Penn Course Review is a great resource which assists course selection. It provides ratings of many courses for students to compare.However, Penn Course Review misses students' comments beyond numbers. Comments are typically more elaborated and therefore provide more detailed information.
What it does
The purpose of the Review Hub project is to create a course review system that aggregate students' comments from different sources and present the comments to students through a consistent and beautiful interface. By using the system, students save the manual effort of searching information from various sources, filtering out the relevant comments, and repeating the process every semester.
How I built it
Backend: Collect student's course comment data from various data source, pass it through NLP processor (tokenize, remove stop words, lemmatize, part-of-speech analysis, and sort words based on frequency), and store it in database.

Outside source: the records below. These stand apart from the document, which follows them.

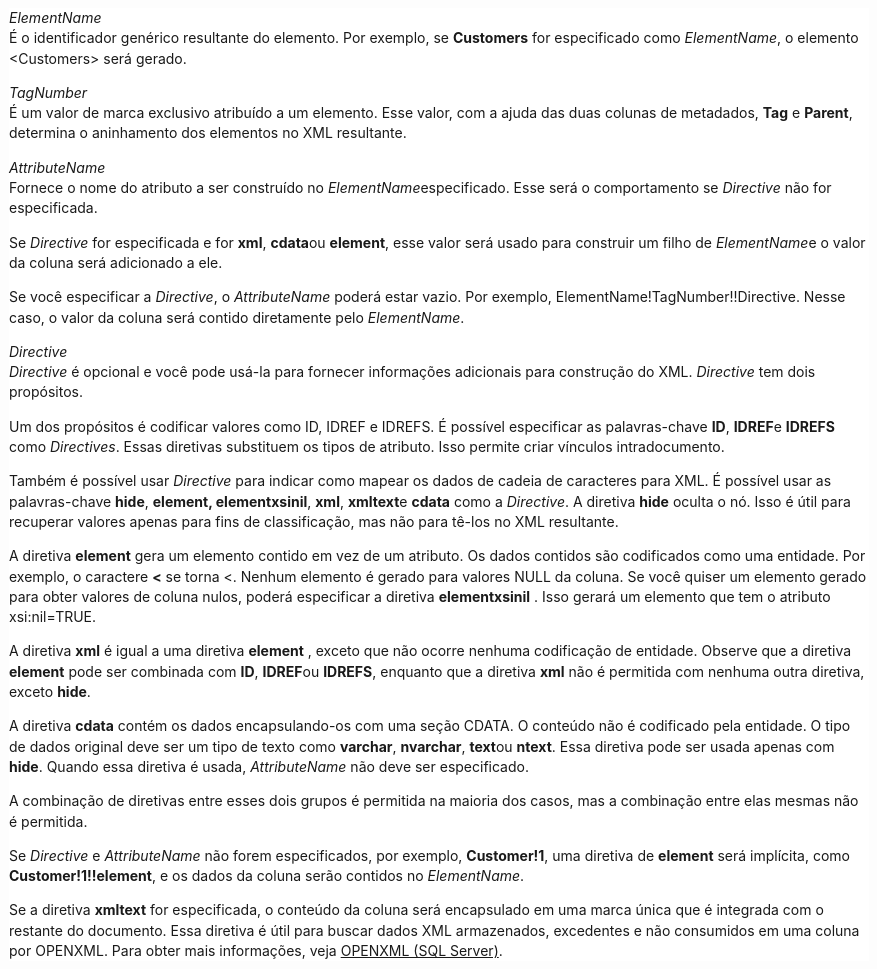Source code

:  *ElementName*  
 É o identificador genérico resultante do elemento. Por exemplo, se **Customers** for especificado como *ElementName*, o elemento \<Customers> será gerado.  
  
 *TagNumber*  
 É um valor de marca exclusivo atribuído a um elemento. Esse valor, com a ajuda das duas colunas de metadados, **Tag** e **Parent**, determina o aninhamento dos elementos no XML resultante.  
  
 *AttributeName*  
 Fornece o nome do atributo a ser construído no *ElementName*especificado. Esse será o comportamento se *Directive* não for especificada.  
  
 Se *Directive* for especificada e for **xml**, **cdata**ou **element**, esse valor será usado para construir um filho de *ElementName*e o valor da coluna será adicionado a ele.  
  
 Se você especificar a *Directive*, o *AttributeName* poderá estar vazio. Por exemplo, ElementName!TagNumber!!Directive. Nesse caso, o valor da coluna será contido diretamente pelo *ElementName*.  
  
 *Directive*  
 *Directive* é opcional e você pode usá-la para fornecer informações adicionais para construção do XML. *Directive* tem dois propósitos.  
  
 Um dos propósitos é codificar valores como ID, IDREF e IDREFS. É possível especificar as palavras-chave **ID**, **IDREF**e **IDREFS** como *Directives*. Essas diretivas substituem os tipos de atributo. Isso permite criar vínculos intradocumento.  
  
 Também é possível usar *Directive* para indicar como mapear os dados de cadeia de caracteres para XML. É possível usar as palavras-chave **hide**, **element, elementxsinil**, **xml**, **xmltext**e **cdata** como a *Directive*. A diretiva **hide** oculta o nó. Isso é útil para recuperar valores apenas para fins de classificação, mas não para tê-los no XML resultante.  
  
 A diretiva **element** gera um elemento contido em vez de um atributo. Os dados contidos são codificados como uma entidade. Por exemplo, o caractere **<** se torna &lt;. Nenhum elemento é gerado para valores NULL da coluna. Se você quiser um elemento gerado para obter valores de coluna nulos, poderá especificar a diretiva **elementxsinil** . Isso gerará um elemento que tem o atributo xsi:nil=TRUE.  
  
 A diretiva **xml** é igual a uma diretiva **element** , exceto que não ocorre nenhuma codificação de entidade. Observe que a diretiva **element** pode ser combinada com **ID**, **IDREF**ou **IDREFS**, enquanto que a diretiva **xml** não é permitida com nenhuma outra diretiva, exceto **hide**.  
  
 A diretiva **cdata** contém os dados encapsulando-os com uma seção CDATA. O conteúdo não é codificado pela entidade. O tipo de dados original deve ser um tipo de texto como **varchar**, **nvarchar**, **text**ou **ntext**. Essa diretiva pode ser usada apenas com **hide**. Quando essa diretiva é usada, *AttributeName* não deve ser especificado.  
  
 A combinação de diretivas entre esses dois grupos é permitida na maioria dos casos, mas a combinação entre elas mesmas não é permitida.  
  
 Se *Directive* e *AttributeName* não forem especificados, por exemplo, **Customer!1**, uma diretiva de **element** será implícita, como **Customer!1!!element**, e os dados da coluna serão contidos no *ElementName*.  
  
 Se a diretiva **xmltext** for especificada, o conteúdo da coluna será encapsulado em uma marca única que é integrada com o restante do documento. Essa diretiva é útil para buscar dados XML armazenados, excedentes e não consumidos em uma coluna por OPENXML. Para obter mais informações, veja [OPENXML &#40;SQL Server&#41;](../../relational-databases/xml/openxml-sql-server.md).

Develops api for frontend to fetch the list of all courses, word occurrence and comment info of a specific course. Frontend: Support course search with auto filter features. Display word cloud with word occurrence info and anyChart library, and a list of comments. Provide links to redirected to Penn Course Review and seas.upenn.edu for gathering information.
React and Node.js are used to construct the website, which is hosted on Amazon EC2. MongoDB for stored the comment data NLTK library for parsing comments;
Challenges and next steps for Review Hub
The challenge we face is to integrate real-word data of diverse format into a uniform format that works with the existing pipeline. For example, Facebook, Slack, and RateMyProfessor data are in different format.Therefore, we need to standardize data format at intermediate steps. This means that all it takes to integrate a new data source is to build a source-specific crawler. This also provides the benefit that data of various format can enter the pipeline at different stages.